● Task description: This exercise calls for copying every line below that holds the word "hành".

● Input records:
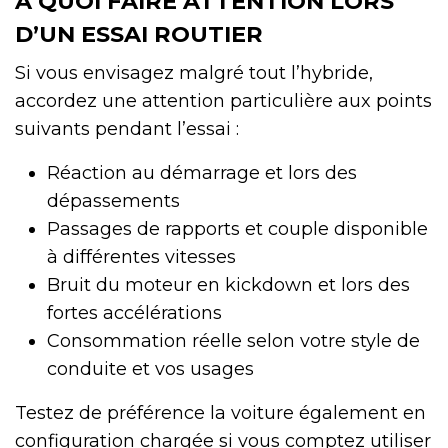
À QUOI FAIRE ATTENTION LORS
D’UN ESSAI ROUTIER
Si vous envisagez malgré tout l’hybride,
accordez une attention particulière aux points
suivants pendant l’essai :
Réaction au démarrage et lors des
dépassements
Passages de rapports et couple disponible
à différentes vitesses
Bruit du moteur en kickdown et lors des
fortes accélérations
Consommation réelle selon votre style de
conduite et vos usages
Testez de préférence la voiture également en
configuration chargée si vous comptez utiliser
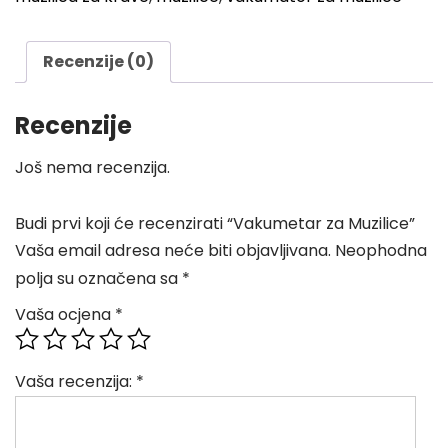
Recenzije (0)
Recenzije
Još nema recenzija.
Budi prvi koji će recenzirati “Vakumetar za Muzilice”
Vaša email adresa neće biti objavljivana.
Neophodna
polja su označena sa
*
Vaša ocjena
*
Vaša recenzija:
*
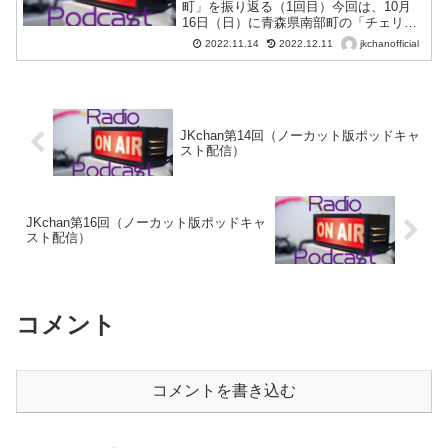
町」を振り返る（1回目）今回は、10月
16日（日）に青森県南部町の「チェリリ
ン村」で開催された「ティラノサウルス
jkchanofficial
2022.11.14
2022.12.11
レースin青森南部町」の実行委員会の皆
さんをスペシャルゲストとしてお招き
し、ティラノサウルスレースを振り返り
ます。…が！！話が盛り上がり過ぎて収
録時間が1時間半にもなってしまい、その
ため今回から3回に分けて放送する“大型
JKchan第14回（ノーカット版ポッドキャ
スト配信）
企画”になりました(笑)！なんと今回は自
己紹介だけ(笑)！ですが、福〇雅治さんが
登場したり、大人が思わず「懐かし
い！」と思ってしまうような話が飛び出
します。ティラノサウルスレースの話は
JKchan第16回（ノーカット版ポッドキャ
一体いつ出てくるやら…でも楽しい13分
スト配信）
です♪
コメント
コメントを書き込む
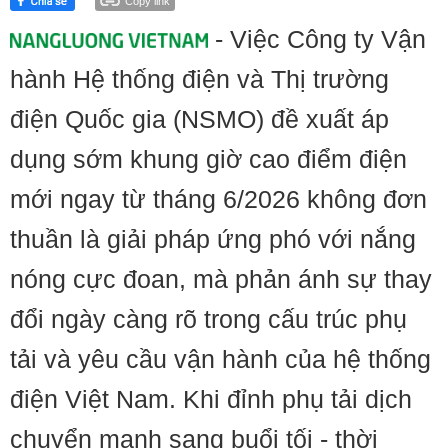
Copy link
- Việc Công ty Vận
hành Hệ thống điện và Thị trường
điện Quốc gia (NSMO) đề xuất áp
dụng sớm khung giờ cao điểm điện
mới ngay từ tháng 6/2026 không đơn
thuần là giải pháp ứng phó với nắng
nóng cực đoan, mà phản ánh sự thay
đổi ngày càng rõ trong cấu trúc phụ
tải và yêu cầu vận hành của hệ thống
điện Việt Nam. Khi đỉnh phụ tải dịch
chuyển mạnh sang buổi tối - thời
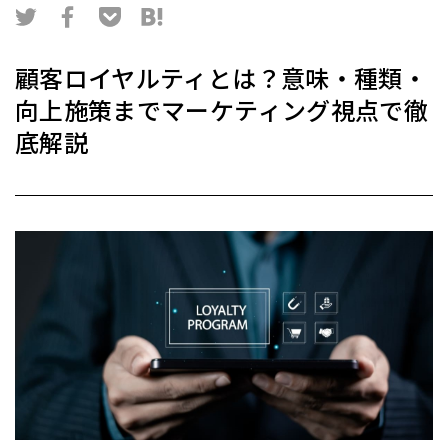
顧客ロイヤルティとは？意味・種類・
向上施策までマーケティング視点で徹
底解説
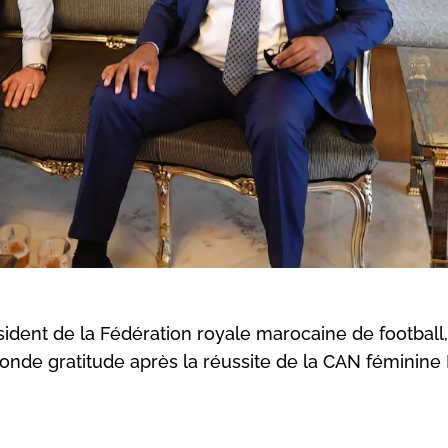
ident de la Fédération royale marocaine de football,
fonde gratitude après la réussite de la CAN féminine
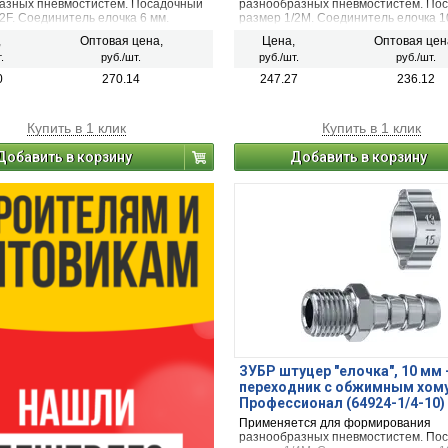
азных пневмостистем. Посадочный
разнообразных пневмостистем. По
2F. Соединитель елочка 6 мм.
размер 1/2М. Соединитель елочка 1
,
Оптовая цена,
Цена,
Оптовая цен
.
руб./шт.
руб./шт.
руб./шт.
0
270.14
247.27
236.12
Купить в 1 клик
Купить в 1 клик
Добавить в корзину
Добавить в корзину
ЗУБР штуцер ″елочка″, 10 мм -
переходник с обжимным хом
Профессионал (64924-1/4-10)
Применяется для формирования
разнообразных пневмостистем. По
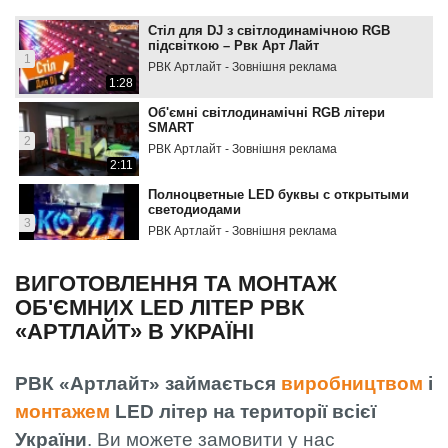
Стіл для DJ з світлодинамічною RGB
підсвіткою – Рвк Арт Лайт
1
РВК Артлайт - Зовнішня реклама
1:28
Об'ємні світлодинамічні RGB літери
SMART
2
РВК Артлайт - Зовнішня реклама
2:11
Полноцветные LED буквы с открытыми
светодиодами
3
РВК Артлайт - Зовнішня реклама
0:23
ВИГОТОВЛЕННЯ ТА МОНТАЖ
ОБ'ЄМНИХ LED ЛІТЕР РВК
«АРТЛАЙТ» В УКРАЇНІ
РВК «Артлайт» займається
виробництвом
і
монтажем
LED літер на території всієї
України
. Ви можете замовити у нас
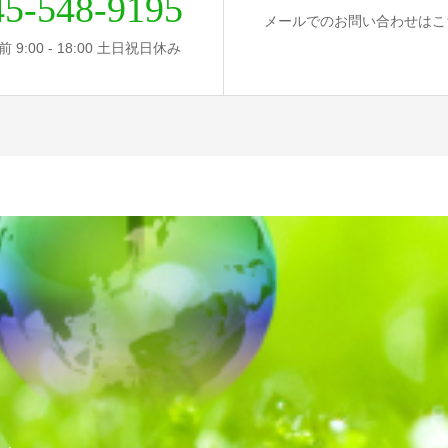
45-548-9195
メールでのお問い合わせはこ
 9:00 - 18:00 土日祝日休み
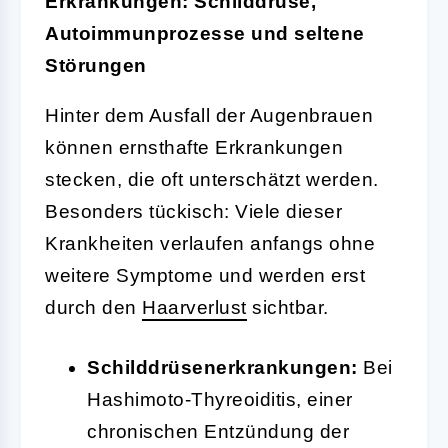
Erkrankungen: Schilddrüse,
Autoimmunprozesse und seltene
Störungen
Hinter dem Ausfall der Augenbrauen
können ernsthafte Erkrankungen
stecken, die oft unterschätzt werden.
Besonders tückisch: Viele dieser
Krankheiten verlaufen anfangs ohne
weitere Symptome und werden erst
durch den
Haarverlust
sichtbar.
Schilddrüsenerkrankungen:
Bei
Hashimoto-Thyreoiditis, einer
chronischen Entzündung der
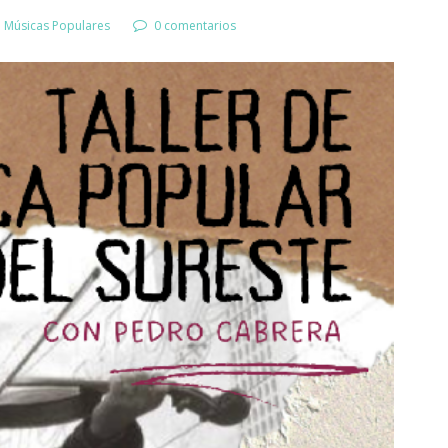
e Músicas Populares
0 comentarios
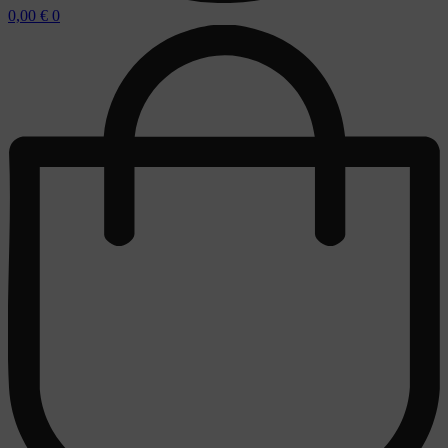
0,00
€
0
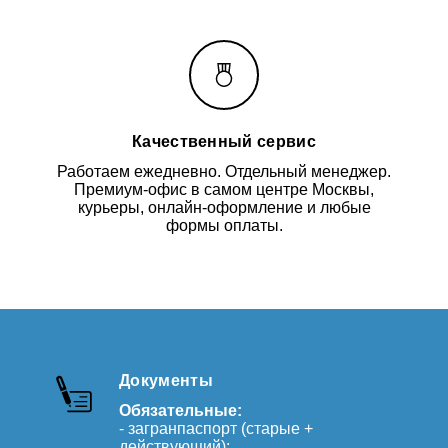
Качественный сервис
Работаем ежедневно. Отдельный менеджер.
Премиум-офис в самом центре Москвы,
курьеры, онлайн-оформление и любые
формы оплаты.
Документы
Обязательные:
- загранпаспорт (старые +
действующий);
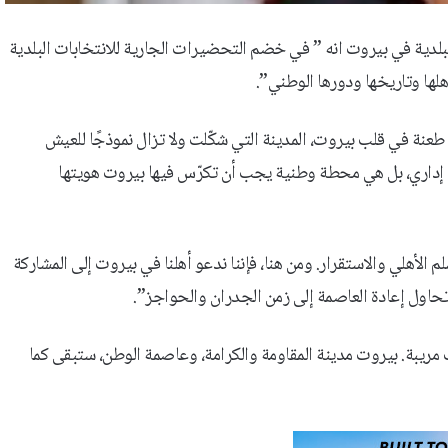
بلدية في بيروت انه ” في خضم التحضيرات الجارية للانتخابات البلدية
لها وتاريخها ودورها الوطني”.
هي طعنة في قلب بيروت، المدينة التي شكّلت ولا تزال نموذجًا للعيش
اق إداري، بل هي محطة وطنية يجب أن تكرّس فيها بيروت هويتها
لم الأهلي والاستقرار. ومن هنا، فإننا ندعو أهلنا في بيروت إلى المشاركة
 تحاول إعادة العاصمة إلى زمن الجدران والحواجز”.
مريبة. بيروت مدينة المقاومة والكرامة، وعاصمة الوطن، ستبقى كما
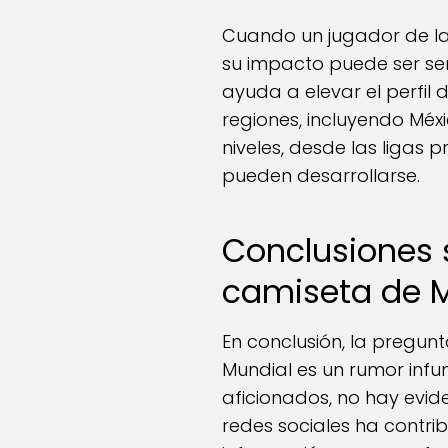
Cuando un jugador de la
su impacto puede ser sen
ayuda a elevar el perfil 
regiones, incluyendo Méxi
niveles, desde las ligas p
pueden desarrollarse.
Conclusiones s
camiseta de 
En conclusión, la pregun
Mundial es un rumor infu
aficionados, no hay evid
redes sociales ha contri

● Output for this exercise:
hành Hệ thống điện và Thị trường
tải và yêu cầu vận hành của hệ thống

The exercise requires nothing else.